Convert double into hex in C#

I开发者_开发技巧 have this value:

double headingAngle = 135.34375;

I would like to convert it to HEX and print the HEX to the console. I have already converted a string and int into their respective HEX values, but a double seems to be much more tricky. Can someone point me in the right direction?

Well, I googled for a minute or two and according to this here is a quite ellegant solution

    double d = 12.09;
    Console.WriteLine("Double value: " + d.ToString());
    byte[] bytes = BitConverter.GetBytes(d);
    Console.WriteLine("Byte array value:");
    Console.WriteLine(BitConverter.ToString(bytes));

You can convert base 10 to base 16 by continually multiplying the fraction by 16, stripping out the 'whole' number, and repeating with the remainder.

So to convert 0.1 Decimal to Hex

0.1 * 16
= 1.6

So 1 becomes the first hex value. Keep going with the remaining 0.6

0.6 * 16 = 9.6

So 9 becomes the second hex value.
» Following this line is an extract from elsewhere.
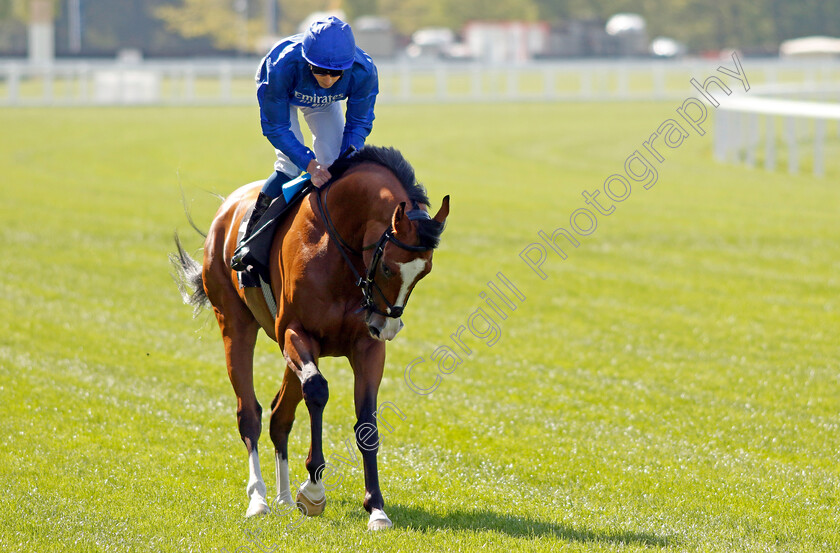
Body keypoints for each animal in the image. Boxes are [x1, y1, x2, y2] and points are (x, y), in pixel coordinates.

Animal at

Keeping going with the remaining 0.6

0.6 * 16 = 9.6

etc.

So 0.1 Decimal = 0.19999.. recurring hex

From memory this works for any radix. Obviously in hex a whole value of 10 would be A etc.
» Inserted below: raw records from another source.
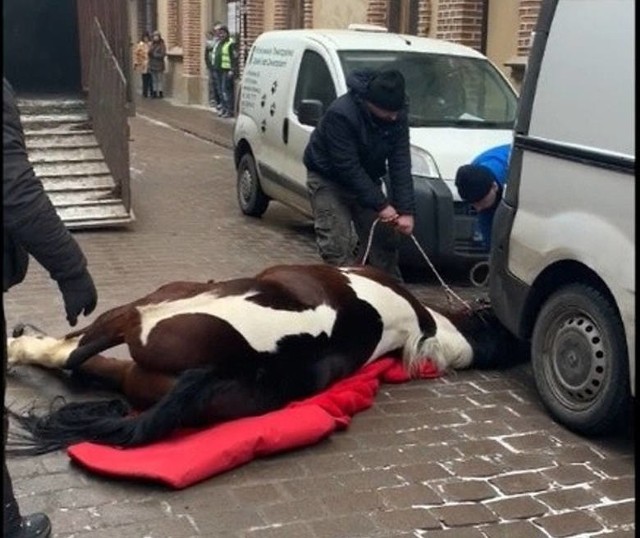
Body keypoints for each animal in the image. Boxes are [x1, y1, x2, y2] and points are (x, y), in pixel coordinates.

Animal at [6, 264, 520, 452]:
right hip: (141, 372)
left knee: (76, 349)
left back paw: (18, 346)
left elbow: (74, 343)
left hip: (150, 307)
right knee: (81, 360)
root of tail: (220, 364)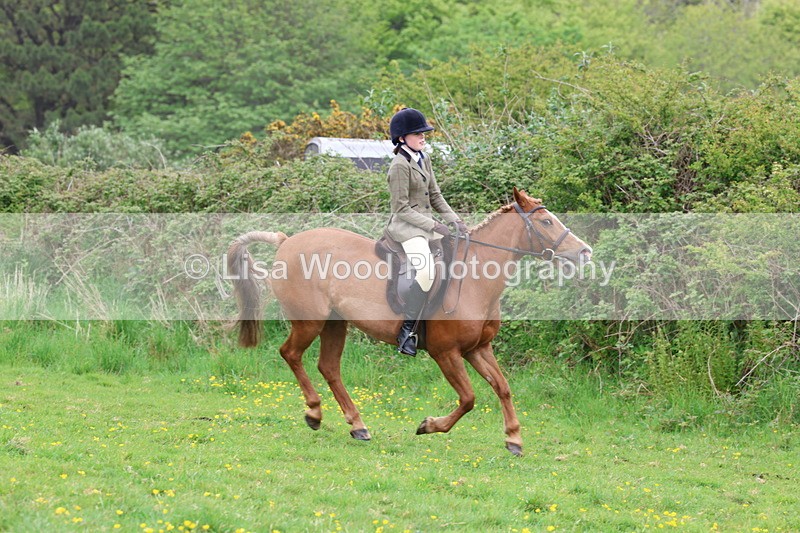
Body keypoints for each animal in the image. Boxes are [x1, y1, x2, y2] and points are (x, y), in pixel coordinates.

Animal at [227, 187, 592, 456]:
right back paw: (314, 412)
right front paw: (429, 426)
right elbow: (469, 398)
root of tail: (287, 240)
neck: (475, 278)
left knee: (329, 367)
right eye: (546, 222)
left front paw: (514, 439)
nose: (585, 252)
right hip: (309, 321)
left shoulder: (478, 348)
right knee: (291, 354)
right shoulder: (446, 353)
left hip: (335, 323)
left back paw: (358, 425)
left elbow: (502, 387)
Assuming you want to convert to hexadecimal base/radix, the following should do the trick:

static void Main(string[] args)
{
    Console.WriteLine(Base16(135.34375, 10));
    Console.ReadLine();
}

private static string Base16(double number, int fractionalDigits)
{
    return Base(number, fractionalDigits, new char[]{
        '0', '1', '2', '3', '4', '5', '6', '7', '8', '9',
        'A', 'B', 'C', 'D', 'E', 'F' });
}

private static string Base(double number, int fractionalDigits, params char[] characters)
{
    int radix = characters.Length;
    StringBuilder sb = new StringBuilder();

    // The 'whole' part of the number.
    long whole = (long)Math.Floor(number);
    while (whole > 1)
    {
        sb.Insert(0, characters[whole % radix]);
        whole = whole / radix;
    }

    // The fractional part of the number.
    double remainder = number % 1;
    if (remainder > Double.Epsilon || remainder < -Double.Epsilon)
    {
        sb.Append('.');

        double nv;
        for (int i = 0; i < fractionalDigits; i++)
        {
            nv = remainder * radix;
            if (remainder < Double.Epsilon && remainder > -Double.Epsilon)
                break;
            sb.Append(characters[(int)Math.Floor(nv)]);
            remainder = nv % 1;
        }
    }

    return sb.ToString();
}

The hexadecimal conversion of 135.34375 is 87.58.

BitConverter.DoubleToInt64Bits(value).ToString("X")

Try this:

public static string Format(double number, double @base)
{
    StringBuilder format = new StringBuilder();
    if(number < 0)
    {
        format.Append('-');
        number = -number;
    }
    double log = Math.Log(number, @base);
    bool frac = false;
    double order;
    if(log < 0)
    {
        frac = true;
        format.Append(digits[0]);
        format.Append('.');
        order = 1/@base;
    }else{
        order = Math.Pow(@base, Math.Floor(log));
    }
    while(number != 0 || order >= 1)
    {
        double digit = Math.Floor(number/order);
        if(digit >= @base) break;
        number = number-digit*order;
        number = Math.Round(number, 15);
        if(order < 1 && !frac)
        {
            format.Append('.');
            frac = true;
        }
        order /= @base;
        if(digit >= 10)
        {
            format.Append((char)('A'+(digit-10)));
        }else{
            format.Append((char)('0'+digit));
        }
    }
    return format.ToString();
}

Use it like Format(headingAngle, 16). You can also comment out number = Math.Round(number, 15); for more interesting results. ☺

Result is in culture-invariant format. For 135.34375, it returns 87.58.